>>>>>

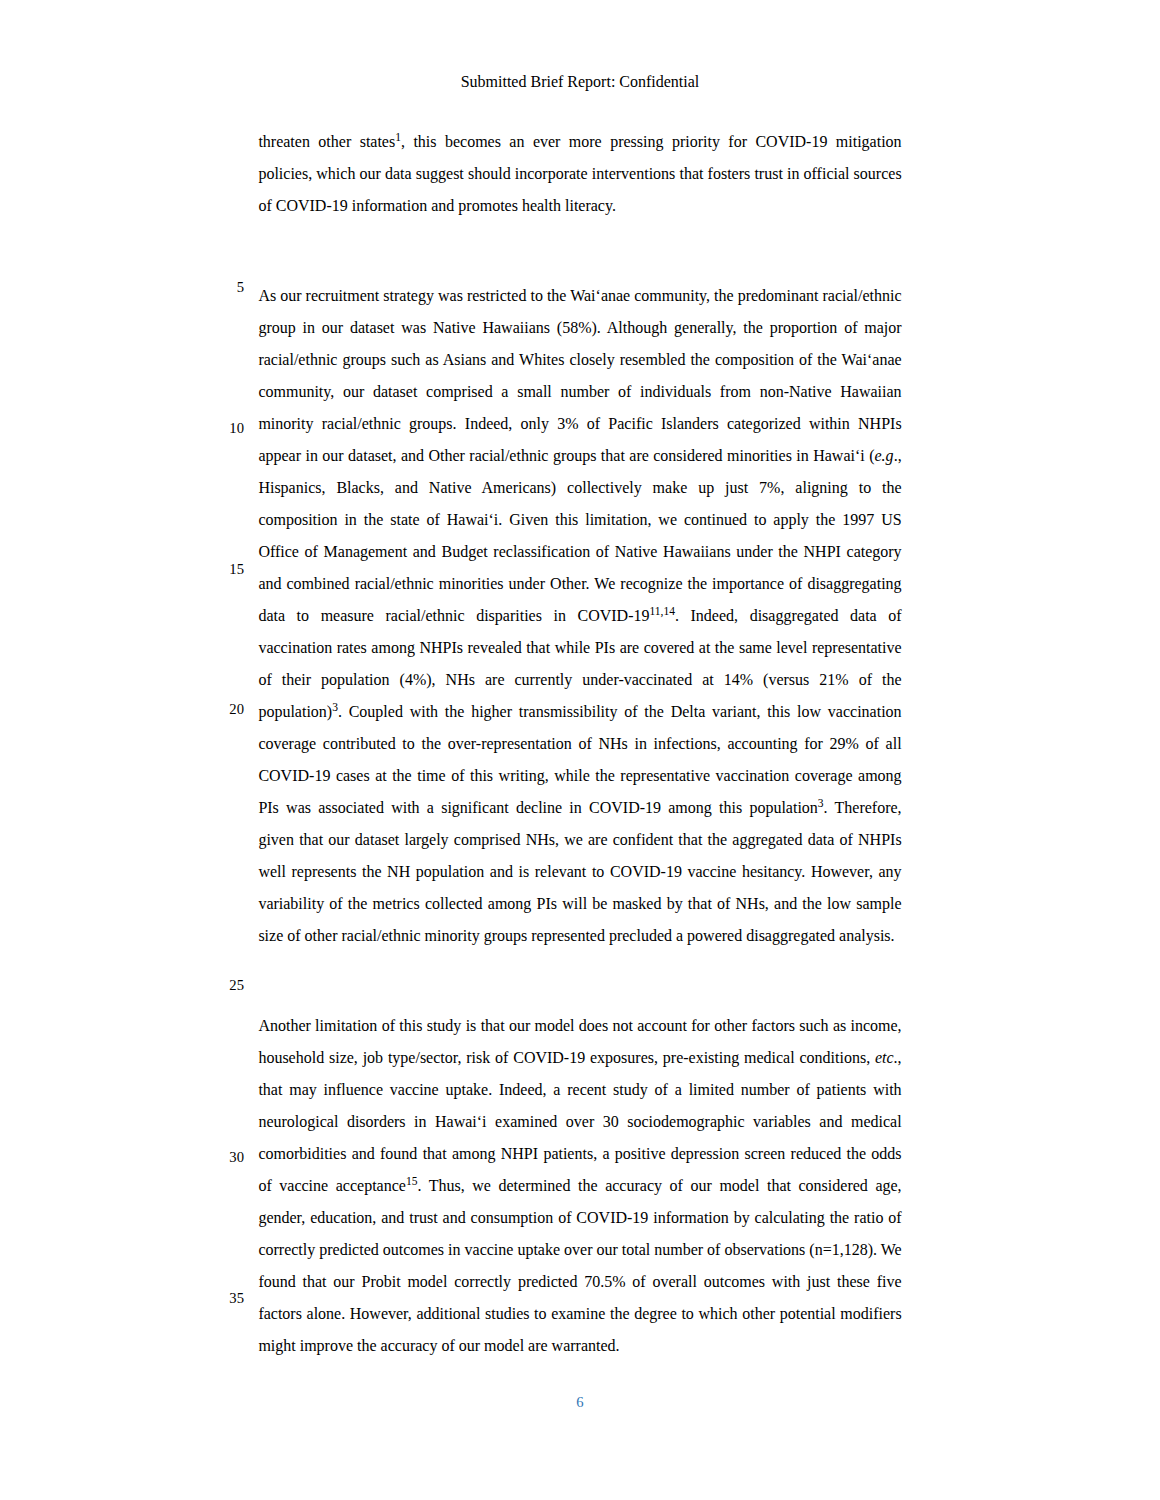Submitted Brief Report: Confidential
threaten other states1, this becomes an ever more pressing priority for COVID-19 mitigation policies, which our data suggest should incorporate interventions that fosters trust in official sources of COVID-19 information and promotes health literacy.
5 As our recruitment strategy was restricted to the Waiʻanae community, the predominant racial/ethnic group in our dataset was Native Hawaiians (58%). Although generally, the proportion of major racial/ethnic groups such as Asians and Whites closely resembled the composition of the Waiʻanae community, our dataset comprised a small number of individuals from non-Native Hawaiian minority racial/ethnic groups. Indeed, only 3% of Pacific Islanders categorized within NHPIs appear in our dataset, and Other racial/ethnic 10 groups that are considered minorities in Hawaiʻi (e.g., Hispanics, Blacks, and Native Americans) collectively make up just 7%, aligning to the composition in the state of Hawaiʻi. Given this limitation, we continued to apply the 1997 US Office of Management and Budget reclassification of Native Hawaiians under the NHPI category and combined racial/ethnic minorities under Other. We recognize the importance of disaggregating data to measure racial/ethnic disparities in COVID-1911,14. Indeed, disaggregated data of 15 vaccination rates among NHPIs revealed that while PIs are covered at the same level representative of their population (4%), NHs are currently under-vaccinated at 14% (versus 21% of the population)3. Coupled with the higher transmissibility of the Delta variant, this low vaccination coverage contributed to the over-representation of NHs in infections, accounting for 29% of all COVID-19 cases at the time of this writing, while the representative vaccination coverage among PIs was associated with a significant decline in 20 COVID-19 among this population3. Therefore, given that our dataset largely comprised NHs, we are confident that the aggregated data of NHPIs well represents the NH population and is relevant to COVID-19 vaccine hesitancy. However, any variability of the metrics collected among PIs will be masked by that of NHs, and the low sample size of other racial/ethnic minority groups represented precluded a powered disaggregated analysis.
25
Another limitation of this study is that our model does not account for other factors such as income, household size, job type/sector, risk of COVID-19 exposures, pre-existing medical conditions, etc., that may influence vaccine uptake. Indeed, a recent study of a limited number of patients with neurological disorders in Hawaiʻi examined over 30 sociodemographic variables and medical comorbidities and found 30 that among NHPI patients, a positive depression screen reduced the odds of vaccine acceptance15. Thus, we determined the accuracy of our model that considered age, gender, education, and trust and consumption of COVID-19 information by calculating the ratio of correctly predicted outcomes in vaccine uptake over our total number of observations (n=1,128). We found that our Probit model correctly predicted 70.5% of overall outcomes with just these five factors alone. However, additional studies to examine the degree to 35 which other potential modifiers might improve the accuracy of our model are warranted.
6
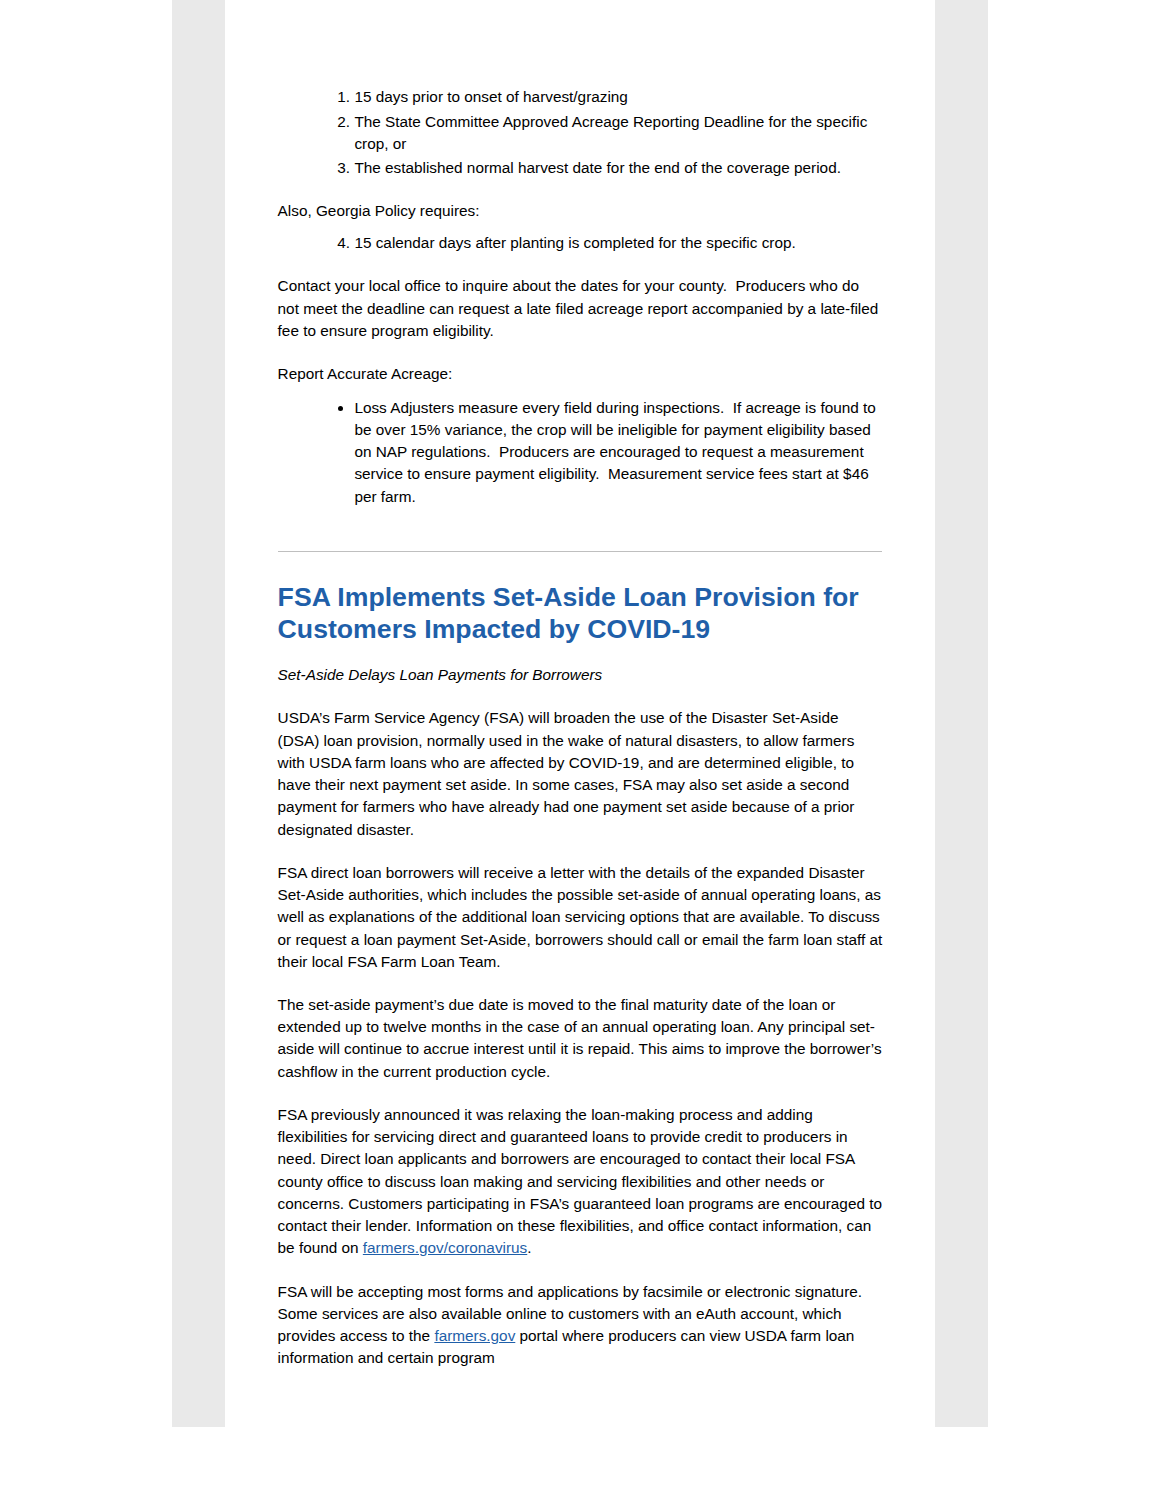15 days prior to onset of harvest/grazing
The State Committee Approved Acreage Reporting Deadline for the specific crop, or
The established normal harvest date for the end of the coverage period.
Also, Georgia Policy requires:
15 calendar days after planting is completed for the specific crop.
Contact your local office to inquire about the dates for your county. Producers who do not meet the deadline can request a late filed acreage report accompanied by a late-filed fee to ensure program eligibility.
Report Accurate Acreage:
Loss Adjusters measure every field during inspections. If acreage is found to be over 15% variance, the crop will be ineligible for payment eligibility based on NAP regulations. Producers are encouraged to request a measurement service to ensure payment eligibility. Measurement service fees start at $46 per farm.
FSA Implements Set-Aside Loan Provision for Customers Impacted by COVID-19
Set-Aside Delays Loan Payments for Borrowers
USDA’s Farm Service Agency (FSA) will broaden the use of the Disaster Set-Aside (DSA) loan provision, normally used in the wake of natural disasters, to allow farmers with USDA farm loans who are affected by COVID-19, and are determined eligible, to have their next payment set aside. In some cases, FSA may also set aside a second payment for farmers who have already had one payment set aside because of a prior designated disaster.
FSA direct loan borrowers will receive a letter with the details of the expanded Disaster Set-Aside authorities, which includes the possible set-aside of annual operating loans, as well as explanations of the additional loan servicing options that are available. To discuss or request a loan payment Set-Aside, borrowers should call or email the farm loan staff at their local FSA Farm Loan Team.
The set-aside payment’s due date is moved to the final maturity date of the loan or extended up to twelve months in the case of an annual operating loan. Any principal set-aside will continue to accrue interest until it is repaid. This aims to improve the borrower’s cashflow in the current production cycle.
FSA previously announced it was relaxing the loan-making process and adding flexibilities for servicing direct and guaranteed loans to provide credit to producers in need. Direct loan applicants and borrowers are encouraged to contact their local FSA county office to discuss loan making and servicing flexibilities and other needs or concerns. Customers participating in FSA’s guaranteed loan programs are encouraged to contact their lender. Information on these flexibilities, and office contact information, can be found on farmers.gov/coronavirus.
FSA will be accepting most forms and applications by facsimile or electronic signature. Some services are also available online to customers with an eAuth account, which provides access to the farmers.gov portal where producers can view USDA farm loan information and certain program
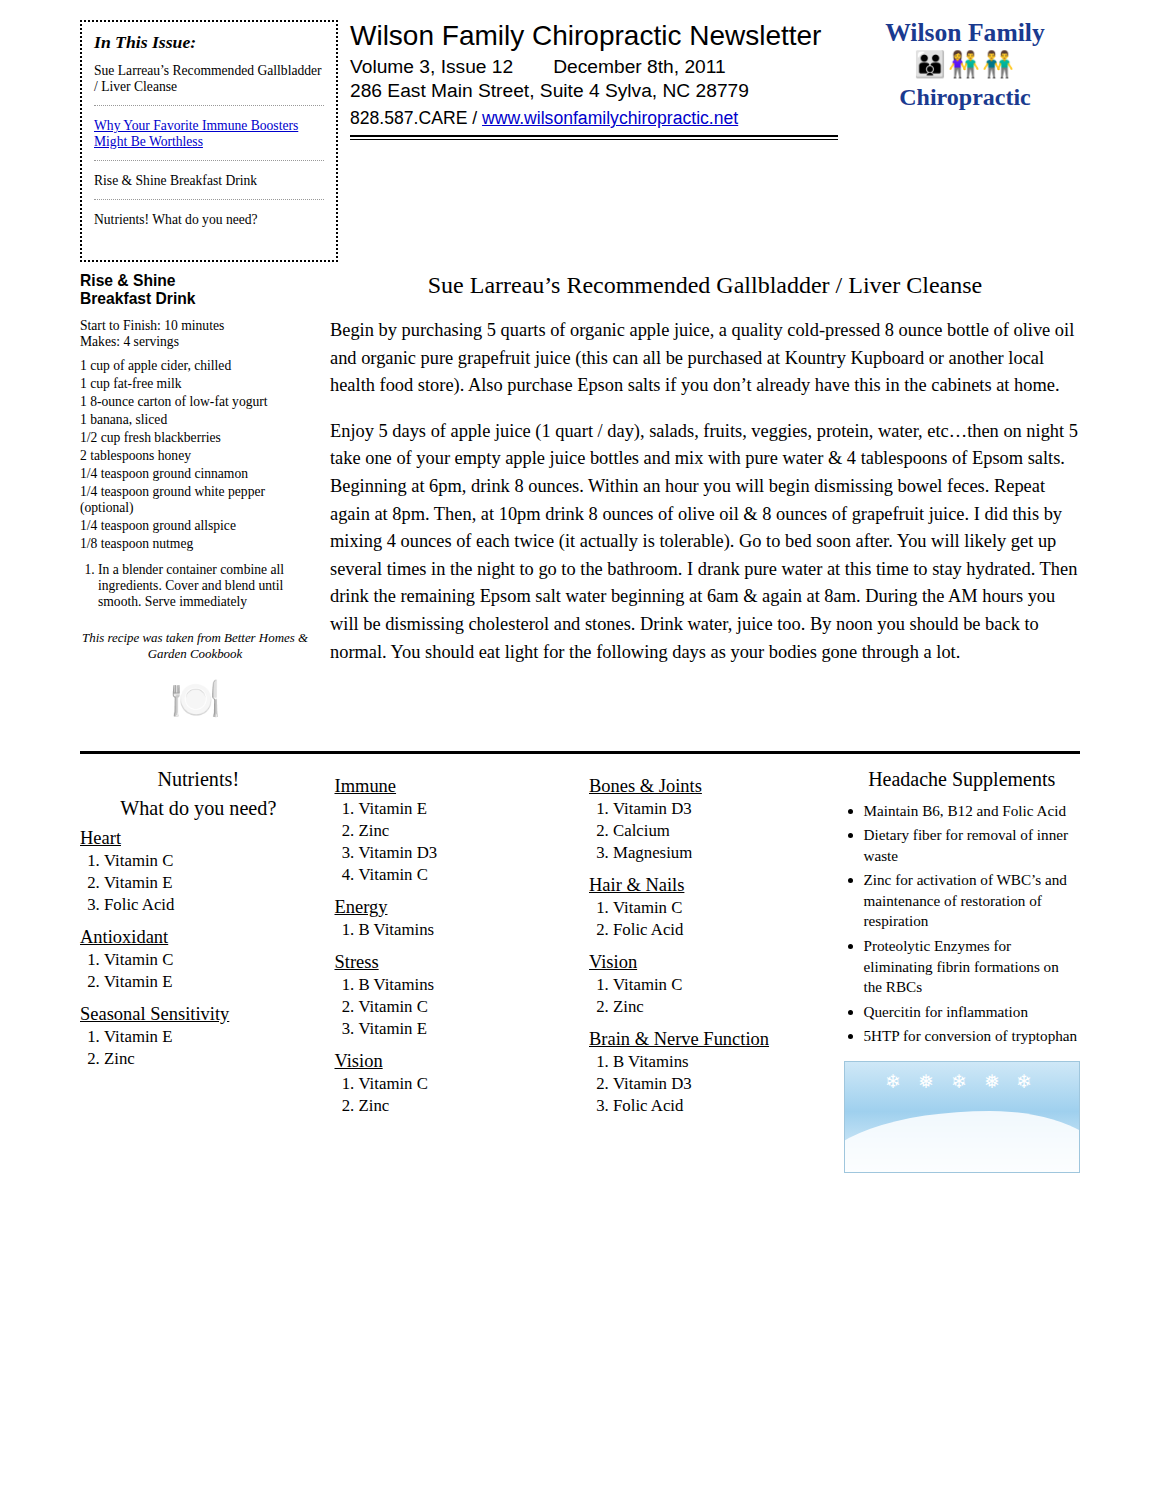In This Issue:
Sue Larreau’s Recommended Gallbladder / Liver Cleanse
Why Your Favorite Immune Boosters Might Be Worthless
Rise & Shine Breakfast Drink
Nutrients! What do you need?
Wilson Family Chiropractic Newsletter
Volume 3, Issue 12 December 8th, 2011
286 East Main Street, Suite 4 Sylva, NC 28779
828.587.CARE / www.wilsonfamilychiropractic.net
Wilson Family
👪👫👬
Chiropractic
Rise & Shine
Breakfast Drink
Start to Finish: 10 minutes
Makes: 4 servings
1 cup of apple cider, chilled
1 cup fat-free milk
1 8-ounce carton of low-fat yogurt
1 banana, sliced
1/2 cup fresh blackberries
2 tablespoons honey
1/4 teaspoon ground cinnamon
1/4 teaspoon ground white pepper (optional)
1/4 teaspoon ground allspice
1/8 teaspoon nutmeg
In a blender container combine all ingredients. Cover and blend until smooth. Serve immediately
This recipe was taken from Better Homes & Garden Cookbook
🍽️
Sue Larreau’s Recommended Gallbladder / Liver Cleanse
Begin by purchasing 5 quarts of organic apple juice, a quality cold-pressed 8 ounce bottle of olive oil and organic pure grapefruit juice (this can all be purchased at Kountry Kupboard or another local health food store). Also purchase Epson salts if you don’t already have this in the cabinets at home.
Enjoy 5 days of apple juice (1 quart / day), salads, fruits, veggies, protein, water, etc…then on night 5 take one of your empty apple juice bottles and mix with pure water & 4 tablespoons of Epsom salts. Beginning at 6pm, drink 8 ounces. Within an hour you will begin dismissing bowel feces. Repeat again at 8pm. Then, at 10pm drink 8 ounces of olive oil & 8 ounces of grapefruit juice. I did this by mixing 4 ounces of each twice (it actually is tolerable). Go to bed soon after. You will likely get up several times in the night to go to the bathroom. I drank pure water at this time to stay hydrated. Then drink the remaining Epsom salt water beginning at 6am & again at 8am. During the AM hours you will be dismissing cholesterol and stones. Drink water, juice too. By noon you should be back to normal. You should eat light for the following days as your bodies gone through a lot.
Nutrients!
What do you need?
Heart
Vitamin C
Vitamin E
Folic Acid
Antioxidant
Vitamin C
Vitamin E
Seasonal Sensitivity
Vitamin E
Zinc
Immune
Vitamin E
Zinc
Vitamin D3
Vitamin C
Energy
B Vitamins
Stress
B Vitamins
Vitamin C
Vitamin E
Vision
Vitamin C
Zinc
Bones & Joints
Vitamin D3
Calcium
Magnesium
Hair & Nails
Vitamin C
Folic Acid
Vision
Vitamin C
Zinc
Brain & Nerve Function
B Vitamins
Vitamin D3
Folic Acid
Headache Supplements
Maintain B6, B12 and Folic Acid
Dietary fiber for removal of inner waste
Zinc for activation of WBC’s and maintenance of restoration of respiration
Proteolytic Enzymes for eliminating fibrin formations on the RBCs
Quercitin for inflammation
5HTP for conversion of tryptophan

<<<<<

● How to complete this task:
All entries above must be repeated exactly; pictures are to be left out.

● Solution below:
Submitted Brief Report: Confidential
threaten other states1, this becomes an ever more pressing priority for COVID-19 mitigation policies, which our data suggest should incorporate interventions that fosters trust in official sources of COVID-19 information and promotes health literacy.
5 As our recruitment strategy was restricted to the Waiʻanae community, the predominant racial/ethnic group in our dataset was Native Hawaiians (58%). Although generally, the proportion of major racial/ethnic groups such as Asians and Whites closely resembled the composition of the Waiʻanae community, our dataset comprised a small number of individuals from non-Native Hawaiian minority racial/ethnic groups. Indeed, only 3% of Pacific Islanders categorized within NHPIs appear in our dataset, and Other racial/ethnic 10 groups that are considered minorities in Hawaiʻi (e.g., Hispanics, Blacks, and Native Americans) collectively make up just 7%, aligning to the composition in the state of Hawaiʻi. Given this limitation, we continued to apply the 1997 US Office of Management and Budget reclassification of Native Hawaiians under the NHPI category and combined racial/ethnic minorities under Other. We recognize the importance of disaggregating data to measure racial/ethnic disparities in COVID-1911,14. Indeed, disaggregated data of 15 vaccination rates among NHPIs revealed that while PIs are covered at the same level representative of their population (4%), NHs are currently under-vaccinated at 14% (versus 21% of the population)3. Coupled with the higher transmissibility of the Delta variant, this low vaccination coverage contributed to the over-representation of NHs in infections, accounting for 29% of all COVID-19 cases at the time of this writing, while the representative vaccination coverage among PIs was associated with a significant decline in 20 COVID-19 among this population3. Therefore, given that our dataset largely comprised NHs, we are confident that the aggregated data of NHPIs well represents the NH population and is relevant to COVID-19 vaccine hesitancy. However, any variability of the metrics collected among PIs will be masked by that of NHs, and the low sample size of other racial/ethnic minority groups represented precluded a powered disaggregated analysis.
25
Another limitation of this study is that our model does not account for other factors such as income, household size, job type/sector, risk of COVID-19 exposures, pre-existing medical conditions, etc., that may influence vaccine uptake. Indeed, a recent study of a limited number of patients with neurological disorders in Hawaiʻi examined over 30 sociodemographic variables and medical comorbidities and found 30 that among NHPI patients, a positive depression screen reduced the odds of vaccine acceptance15. Thus, we determined the accuracy of our model that considered age, gender, education, and trust and consumption of COVID-19 information by calculating the ratio of correctly predicted outcomes in vaccine uptake over our total number of observations (n=1,128). We found that our Probit model correctly predicted 70.5% of overall outcomes with just these five factors alone. However, additional studies to examine the degree to 35 which other potential modifiers might improve the accuracy of our model are warranted.
6
15 days prior to onset of harvest/grazing
The State Committee Approved Acreage Reporting Deadline for the specific crop, or
The established normal harvest date for the end of the coverage period.
Also, Georgia Policy requires:
15 calendar days after planting is completed for the specific crop.
Contact your local office to inquire about the dates for your county. Producers who do not meet the deadline can request a late filed acreage report accompanied by a late-filed fee to ensure program eligibility.
Report Accurate Acreage:
Loss Adjusters measure every field during inspections. If acreage is found to be over 15% variance, the crop will be ineligible for payment eligibility based on NAP regulations. Producers are encouraged to request a measurement service to ensure payment eligibility. Measurement service fees start at $46 per farm.
FSA Implements Set-Aside Loan Provision for Customers Impacted by COVID-19
Set-Aside Delays Loan Payments for Borrowers
USDA’s Farm Service Agency (FSA) will broaden the use of the Disaster Set-Aside (DSA) loan provision, normally used in the wake of natural disasters, to allow farmers with USDA farm loans who are affected by COVID-19, and are determined eligible, to have their next payment set aside. In some cases, FSA may also set aside a second payment for farmers who have already had one payment set aside because of a prior designated disaster.
FSA direct loan borrowers will receive a letter with the details of the expanded Disaster Set-Aside authorities, which includes the possible set-aside of annual operating loans, as well as explanations of the additional loan servicing options that are available. To discuss or request a loan payment Set-Aside, borrowers should call or email the farm loan staff at their local FSA Farm Loan Team.
The set-aside payment’s due date is moved to the final maturity date of the loan or extended up to twelve months in the case of an annual operating loan. Any principal set-aside will continue to accrue interest until it is repaid. This aims to improve the borrower’s cashflow in the current production cycle.
FSA previously announced it was relaxing the loan-making process and adding flexibilities for servicing direct and guaranteed loans to provide credit to producers in need. Direct loan applicants and borrowers are encouraged to contact their local FSA county office to discuss loan making and servicing flexibilities and other needs or concerns. Customers participating in FSA’s guaranteed loan programs are encouraged to contact their lender. Information on these flexibilities, and office contact information, can be found on farmers.gov/coronavirus.
FSA will be accepting most forms and applications by facsimile or electronic signature. Some services are also available online to customers with an eAuth account, which provides access to the farmers.gov portal where producers can view USDA farm loan information and certain program
In This Issue:
Sue Larreau’s Recommended Gallbladder / Liver Cleanse
Why Your Favorite Immune Boosters Might Be Worthless
Rise & Shine Breakfast Drink
Nutrients! What do you need?
Wilson Family Chiropractic Newsletter
Volume 3, Issue 12 December 8th, 2011
286 East Main Street, Suite 4 Sylva, NC 28779
828.587.CARE / www.wilsonfamilychiropractic.net
Wilson Family
👪👫👬
Chiropractic
Rise & Shine
Breakfast Drink
Start to Finish: 10 minutes
Makes: 4 servings
1 cup of apple cider, chilled
1 cup fat-free milk
1 8-ounce carton of low-fat yogurt
1 banana, sliced
1/2 cup fresh blackberries
2 tablespoons honey
1/4 teaspoon ground cinnamon
1/4 teaspoon ground white pepper (optional)
1/4 teaspoon ground allspice
1/8 teaspoon nutmeg
In a blender container combine all ingredients. Cover and blend until smooth. Serve immediately
This recipe was taken from Better Homes & Garden Cookbook
🍽️
Sue Larreau’s Recommended Gallbladder / Liver Cleanse
Begin by purchasing 5 quarts of organic apple juice, a quality cold-pressed 8 ounce bottle of olive oil and organic pure grapefruit juice (this can all be purchased at Kountry Kupboard or another local health food store). Also purchase Epson salts if you don’t already have this in the cabinets at home.
Enjoy 5 days of apple juice (1 quart / day), salads, fruits, veggies, protein, water, etc…then on night 5 take one of your empty apple juice bottles and mix with pure water & 4 tablespoons of Epsom salts. Beginning at 6pm, drink 8 ounces. Within an hour you will begin dismissing bowel feces. Repeat again at 8pm. Then, at 10pm drink 8 ounces of olive oil & 8 ounces of grapefruit juice. I did this by mixing 4 ounces of each twice (it actually is tolerable). Go to bed soon after. You will likely get up several times in the night to go to the bathroom. I drank pure water at this time to stay hydrated. Then drink the remaining Epsom salt water beginning at 6am & again at 8am. During the AM hours you will be dismissing cholesterol and stones. Drink water, juice too. By noon you should be back to normal. You should eat light for the following days as your bodies gone through a lot.
Nutrients!
What do you need?
Heart
Vitamin C
Vitamin E
Folic Acid
Antioxidant
Vitamin C
Vitamin E
Seasonal Sensitivity
Vitamin E
Zinc
Immune
Vitamin E
Zinc
Vitamin D3
Vitamin C
Energy
B Vitamins
Stress
B Vitamins
Vitamin C
Vitamin E
Vision
Vitamin C
Zinc
Bones & Joints
Vitamin D3
Calcium
Magnesium
Hair & Nails
Vitamin C
Folic Acid
Vision
Vitamin C
Zinc
Brain & Nerve Function
B Vitamins
Vitamin D3
Folic Acid
Headache Supplements
Maintain B6, B12 and Folic Acid
Dietary fiber for removal of inner waste
Zinc for activation of WBC’s and maintenance of restoration of respiration
Proteolytic Enzymes for eliminating fibrin formations on the RBCs
Quercitin for inflammation
5HTP for conversion of tryptophan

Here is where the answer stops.